We have consulted an expert: Cher Scholar, author of the marginally well-known but completely authentic online Cher-centric advice column www.cherscholar.com.

Cher Scholar, aka Mary Ladd, tells us that the high priestess of kitsch is really saying ta-ta. And that it’s high time she did.

“I’m ready for the concert tour to end,” says Ladd. “And I would think she’d be bored with it too, doing the same set over and over.”

Ladd, a 35-year-old writer in Los Angeles, has been a Cher fan since 1977, when she was 7. She went to Sarah Lawrence College in New York and majored in English, and, given the intellectual standards on the campus, she had to hide her love of all things Cher.

How to explain the attraction to the woman who started her career at 16 as Sonny Bono’s hippie wife and ended up descending via chandelier onto a stage with enough wattage to electrify several Third World countries?

From “Bang-Bang (My Baby Shot Me Dead)” to “Believe,” Cher – born Cherilyn Sarkisian – has been unrivaled in the art of personal reinvention.

Go-go dancer, hippie, outcast, sitcom star, serious Academy-Award-winning actress and ultra Vegas glam queen with plumage, she shed stylistic skins like a python and inhabited new ones that invariably fit tightly.

“Many of her fans feel they are misfits,” said Ladd. “Cher made good even though she didn’t look like the typical buxom blonde. People admire her ability to survive the hard knocks of business and the critics, who have always been harsh.”

Ladd admits that the final, three-year swing has tested the loyalty of the faithful. Along the way, there have been a few false stops.

At first, a year or two ago, Ladd says, Toronto was supposed to be the last show. Then it was no, make that Las Vegas. Then no, no, this is so much fun, one more time in Las Vegas. Then well, since you insist, why not? New Zealand.

But now, she swears, she’s hanging up her bustier on April 30 at the Hollywood Bowl.

She chose it as her last stop because it was there, 40 years ago, that she first performed with Sonny.

“I will be sorry to see her go,” said Jami Whelan of Norristown, Pa., who went to four of the farewell shows – one in Philadelphia, one in Atlantic City and both in Vegas. “She looks great and sounds much better now than ever,” Whelan said.

It took Stephanie Floyd, a 34-year-old dental equipment supplier from Horsham, Pa., a whole year to save up $750 for a ticket to Cher’s April 13 concert in East Rutherford, N.J.

It will be her fourth time seeing Cher on the Farewell Tour. “But she’s changed some of her costumes and will be performing some different songs,” Floyd reasons.

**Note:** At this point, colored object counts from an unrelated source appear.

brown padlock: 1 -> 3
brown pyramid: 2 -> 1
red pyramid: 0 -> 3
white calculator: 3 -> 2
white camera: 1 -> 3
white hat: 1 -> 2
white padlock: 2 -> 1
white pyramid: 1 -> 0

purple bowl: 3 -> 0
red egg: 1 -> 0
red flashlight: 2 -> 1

“That’s the most I’ve ever paid and the closest I’ve ever been to the stage,” she adds. “Tenth row. On some Web sites, second-row tickets are going for $1,200 each.”

Floyd’s voluminous Cher collection includes 52 LP albums, cassettes, CDs, 21 signed photos that she bought on e-Bay, two Cher dolls, some concert shirts, all of her movies on DVD and VHS and some miscellaneous “stuff.”

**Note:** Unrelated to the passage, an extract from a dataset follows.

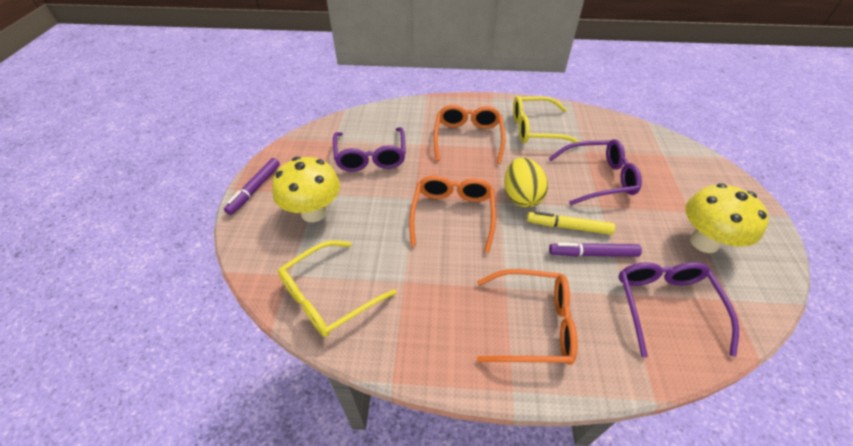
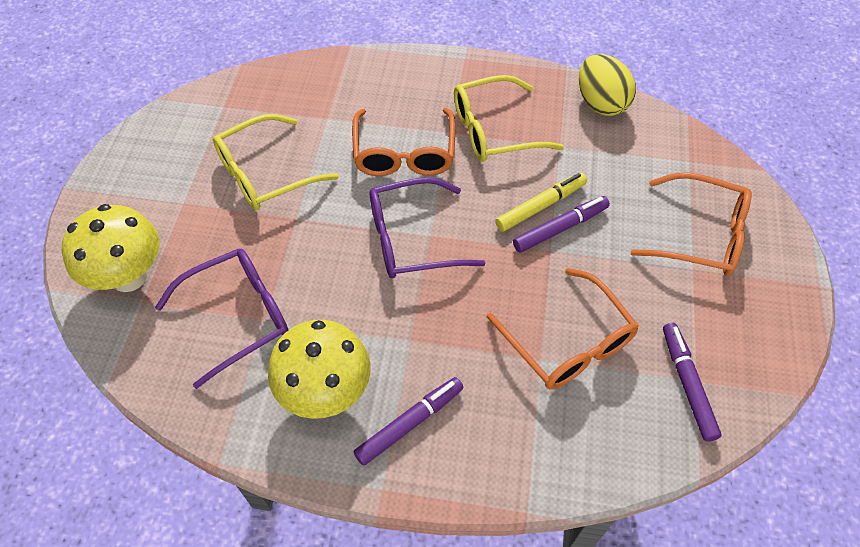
purple glasses: 3 -> 2
purple marker: 2 -> 3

Others are equally enraptured and even have impersonated Cher.

“I have seen the Farewell Tour six times,” Jeffrey Clagett wrote in an e-mail, which contained a photograph of him in Cher drag at an AIDS benefit.

Clagett, 38, a full-time student from Baltimore, owns Cher’s complete oeuvre and a Smithsonian-worthy collection of Cher dolls. He was drawn to Cher because he had an extremely difficult childhood and admired her irreverence.

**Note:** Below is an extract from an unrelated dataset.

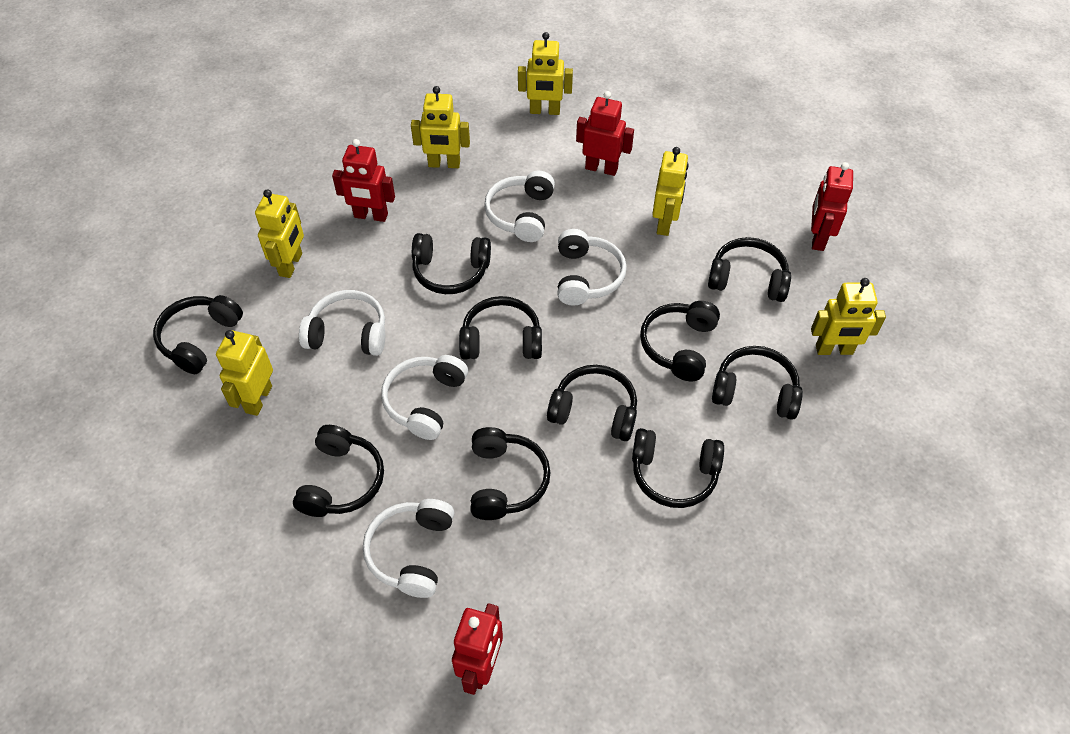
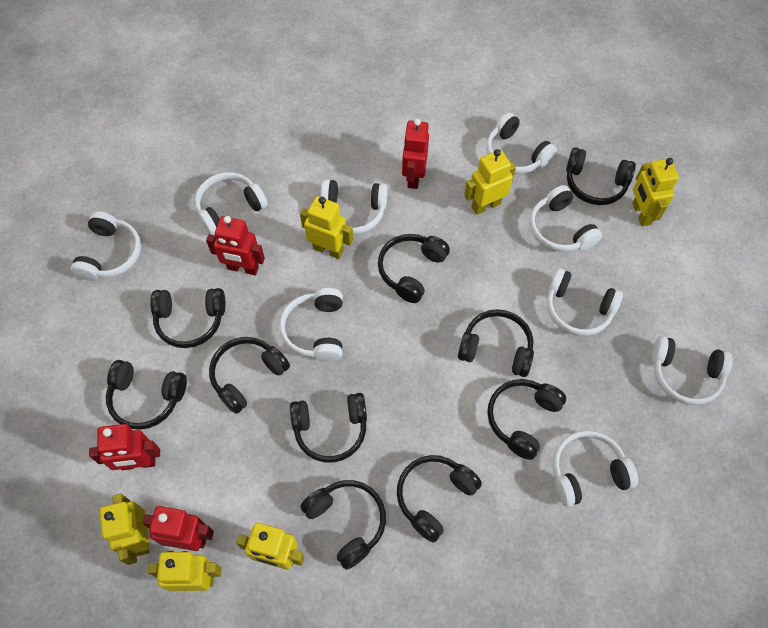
white headphones: 5 -> 9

“She has guts, talent and brains,” he wrote. “She would have never had the staying power that she has if she had listened to the critics consistently trash her.”

But as dedicated a fan as he is (he has two Cher-related tattoos), Clagett draws the line at bankruptcy.

“In some Yahoo Cher groups,” he wrote, “peeps are talking about taking out second mortgages on their homes to see the final show.”

“Cher Scholar” Ladd, who has seen five of the shows in the final tour, plans to get a ticket to the Hollywood Bowl appearance, too.

“I will go to it because it’s the last show,” she said. “If it is the last show.”